• [YOUR INSTRUCTIONS]
Go through the listing and copy each line that has the string "this" in it.

• [SOURCE DATA]
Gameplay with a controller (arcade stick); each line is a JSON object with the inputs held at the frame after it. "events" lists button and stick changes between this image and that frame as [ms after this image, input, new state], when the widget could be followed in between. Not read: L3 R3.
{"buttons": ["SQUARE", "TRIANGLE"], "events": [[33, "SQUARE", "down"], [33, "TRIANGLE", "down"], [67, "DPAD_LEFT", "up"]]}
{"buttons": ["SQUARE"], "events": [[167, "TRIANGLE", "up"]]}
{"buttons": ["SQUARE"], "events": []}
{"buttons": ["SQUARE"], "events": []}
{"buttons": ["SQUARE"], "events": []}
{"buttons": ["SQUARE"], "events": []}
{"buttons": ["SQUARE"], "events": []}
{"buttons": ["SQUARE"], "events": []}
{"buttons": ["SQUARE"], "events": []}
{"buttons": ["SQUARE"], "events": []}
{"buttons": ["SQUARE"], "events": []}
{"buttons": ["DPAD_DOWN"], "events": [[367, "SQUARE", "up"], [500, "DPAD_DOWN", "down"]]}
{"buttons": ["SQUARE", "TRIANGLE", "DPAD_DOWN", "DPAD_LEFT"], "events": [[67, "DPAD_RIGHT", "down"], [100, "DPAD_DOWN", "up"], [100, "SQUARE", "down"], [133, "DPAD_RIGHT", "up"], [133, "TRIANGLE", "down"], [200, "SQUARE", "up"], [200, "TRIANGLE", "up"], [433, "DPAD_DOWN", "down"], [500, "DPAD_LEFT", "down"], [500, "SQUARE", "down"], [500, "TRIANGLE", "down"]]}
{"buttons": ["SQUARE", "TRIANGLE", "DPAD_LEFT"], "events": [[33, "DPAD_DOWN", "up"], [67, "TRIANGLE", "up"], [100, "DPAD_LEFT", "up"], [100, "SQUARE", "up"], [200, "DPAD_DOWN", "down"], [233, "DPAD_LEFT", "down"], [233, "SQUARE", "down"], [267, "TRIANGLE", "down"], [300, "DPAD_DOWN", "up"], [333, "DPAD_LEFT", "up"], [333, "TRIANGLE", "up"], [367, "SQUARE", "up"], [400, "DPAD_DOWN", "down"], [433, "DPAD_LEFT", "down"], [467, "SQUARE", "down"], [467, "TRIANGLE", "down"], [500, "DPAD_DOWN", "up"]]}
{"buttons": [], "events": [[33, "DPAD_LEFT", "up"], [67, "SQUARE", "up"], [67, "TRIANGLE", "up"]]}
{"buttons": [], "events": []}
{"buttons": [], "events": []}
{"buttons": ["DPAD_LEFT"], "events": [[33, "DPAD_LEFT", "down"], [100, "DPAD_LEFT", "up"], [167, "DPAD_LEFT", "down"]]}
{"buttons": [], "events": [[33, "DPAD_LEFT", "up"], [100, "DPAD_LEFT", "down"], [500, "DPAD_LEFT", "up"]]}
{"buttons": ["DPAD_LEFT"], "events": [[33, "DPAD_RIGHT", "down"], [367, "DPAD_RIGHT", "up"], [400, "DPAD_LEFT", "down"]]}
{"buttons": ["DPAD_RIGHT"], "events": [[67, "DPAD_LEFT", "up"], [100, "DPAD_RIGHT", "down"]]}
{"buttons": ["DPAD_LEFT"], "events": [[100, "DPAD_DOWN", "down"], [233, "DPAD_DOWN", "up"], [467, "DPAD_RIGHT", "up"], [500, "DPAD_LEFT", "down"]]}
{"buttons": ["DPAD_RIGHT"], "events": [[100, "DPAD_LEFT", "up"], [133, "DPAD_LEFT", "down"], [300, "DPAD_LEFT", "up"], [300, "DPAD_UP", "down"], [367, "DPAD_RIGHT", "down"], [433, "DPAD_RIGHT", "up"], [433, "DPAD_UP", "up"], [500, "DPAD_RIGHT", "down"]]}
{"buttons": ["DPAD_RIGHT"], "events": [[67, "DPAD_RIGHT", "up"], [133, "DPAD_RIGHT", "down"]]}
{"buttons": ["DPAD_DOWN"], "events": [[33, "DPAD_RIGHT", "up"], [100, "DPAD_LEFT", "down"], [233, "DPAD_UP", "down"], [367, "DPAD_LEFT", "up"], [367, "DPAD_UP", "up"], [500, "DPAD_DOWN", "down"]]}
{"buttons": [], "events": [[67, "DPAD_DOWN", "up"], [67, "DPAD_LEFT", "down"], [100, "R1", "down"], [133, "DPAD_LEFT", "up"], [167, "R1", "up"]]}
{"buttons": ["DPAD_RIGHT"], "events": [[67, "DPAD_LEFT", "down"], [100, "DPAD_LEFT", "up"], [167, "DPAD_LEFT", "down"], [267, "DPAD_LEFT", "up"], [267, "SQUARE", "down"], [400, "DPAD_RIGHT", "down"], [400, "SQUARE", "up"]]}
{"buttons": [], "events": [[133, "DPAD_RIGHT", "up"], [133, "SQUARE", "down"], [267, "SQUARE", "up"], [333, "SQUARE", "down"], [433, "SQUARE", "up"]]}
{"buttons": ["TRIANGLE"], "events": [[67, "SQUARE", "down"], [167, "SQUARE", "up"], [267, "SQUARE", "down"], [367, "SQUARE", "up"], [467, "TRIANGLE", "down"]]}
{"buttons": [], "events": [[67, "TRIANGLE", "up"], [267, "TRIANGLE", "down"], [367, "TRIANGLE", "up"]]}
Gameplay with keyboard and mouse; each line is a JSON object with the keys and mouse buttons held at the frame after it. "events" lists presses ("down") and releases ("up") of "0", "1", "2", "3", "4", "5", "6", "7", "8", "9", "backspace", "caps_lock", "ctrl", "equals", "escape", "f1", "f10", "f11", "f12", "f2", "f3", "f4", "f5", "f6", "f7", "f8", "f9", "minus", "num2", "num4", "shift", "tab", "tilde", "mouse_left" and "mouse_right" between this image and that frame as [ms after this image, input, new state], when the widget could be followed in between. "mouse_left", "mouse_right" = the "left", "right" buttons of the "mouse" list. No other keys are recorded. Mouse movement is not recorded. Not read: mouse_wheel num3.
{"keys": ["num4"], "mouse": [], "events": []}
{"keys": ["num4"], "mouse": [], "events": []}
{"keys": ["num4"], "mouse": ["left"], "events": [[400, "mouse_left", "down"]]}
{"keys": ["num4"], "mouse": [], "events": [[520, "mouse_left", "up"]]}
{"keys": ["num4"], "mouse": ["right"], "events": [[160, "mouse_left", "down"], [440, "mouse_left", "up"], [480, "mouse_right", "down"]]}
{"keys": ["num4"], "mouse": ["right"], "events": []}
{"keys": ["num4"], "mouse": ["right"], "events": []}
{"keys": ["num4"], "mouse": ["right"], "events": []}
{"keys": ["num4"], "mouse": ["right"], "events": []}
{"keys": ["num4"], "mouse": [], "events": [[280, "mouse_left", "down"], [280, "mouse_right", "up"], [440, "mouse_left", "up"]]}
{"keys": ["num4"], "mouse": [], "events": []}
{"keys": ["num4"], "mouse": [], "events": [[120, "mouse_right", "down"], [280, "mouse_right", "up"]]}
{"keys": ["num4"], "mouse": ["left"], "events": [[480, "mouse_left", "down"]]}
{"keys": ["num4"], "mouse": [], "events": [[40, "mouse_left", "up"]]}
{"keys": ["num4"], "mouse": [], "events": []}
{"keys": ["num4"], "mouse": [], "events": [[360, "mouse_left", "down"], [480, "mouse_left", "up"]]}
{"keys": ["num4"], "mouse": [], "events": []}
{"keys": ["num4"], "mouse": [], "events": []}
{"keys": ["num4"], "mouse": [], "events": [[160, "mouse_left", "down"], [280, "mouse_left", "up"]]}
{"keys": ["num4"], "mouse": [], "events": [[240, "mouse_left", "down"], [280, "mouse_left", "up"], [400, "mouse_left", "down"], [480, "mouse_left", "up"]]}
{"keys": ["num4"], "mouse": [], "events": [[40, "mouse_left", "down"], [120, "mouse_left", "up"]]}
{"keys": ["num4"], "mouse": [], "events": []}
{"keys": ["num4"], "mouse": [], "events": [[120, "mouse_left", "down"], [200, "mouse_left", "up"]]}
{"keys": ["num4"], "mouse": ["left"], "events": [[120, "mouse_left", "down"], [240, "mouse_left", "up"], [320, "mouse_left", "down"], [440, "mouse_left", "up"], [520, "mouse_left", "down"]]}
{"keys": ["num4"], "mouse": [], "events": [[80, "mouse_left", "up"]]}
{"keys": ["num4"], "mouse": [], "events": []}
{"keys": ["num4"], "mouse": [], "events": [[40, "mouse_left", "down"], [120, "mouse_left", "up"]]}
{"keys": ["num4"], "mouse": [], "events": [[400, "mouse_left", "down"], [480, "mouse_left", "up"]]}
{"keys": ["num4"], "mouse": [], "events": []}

• [TASK SOLUTION]
Gameplay with a controller (arcade stick); each line is a JSON object with the inputs held at the frame after it. "events" lists button and stick changes between this image and that frame as [ms after this image, input, new state], when the widget could be followed in between. Not read: L3 R3.
Gameplay with keyboard and mouse; each line is a JSON object with the keys and mouse buttons held at the frame after it. "events" lists presses ("down") and releases ("up") of "0", "1", "2", "3", "4", "5", "6", "7", "8", "9", "backspace", "caps_lock", "ctrl", "equals", "escape", "f1", "f10", "f11", "f12", "f2", "f3", "f4", "f5", "f6", "f7", "f8", "f9", "minus", "num2", "num4", "shift", "tab", "tilde", "mouse_left" and "mouse_right" between this image and that frame as [ms after this image, input, new state], when the widget could be followed in between. "mouse_left", "mouse_right" = the "left", "right" buttons of the "mouse" list. No other keys are recorded. Mouse movement is not recorded. Not read: mouse_wheel num3.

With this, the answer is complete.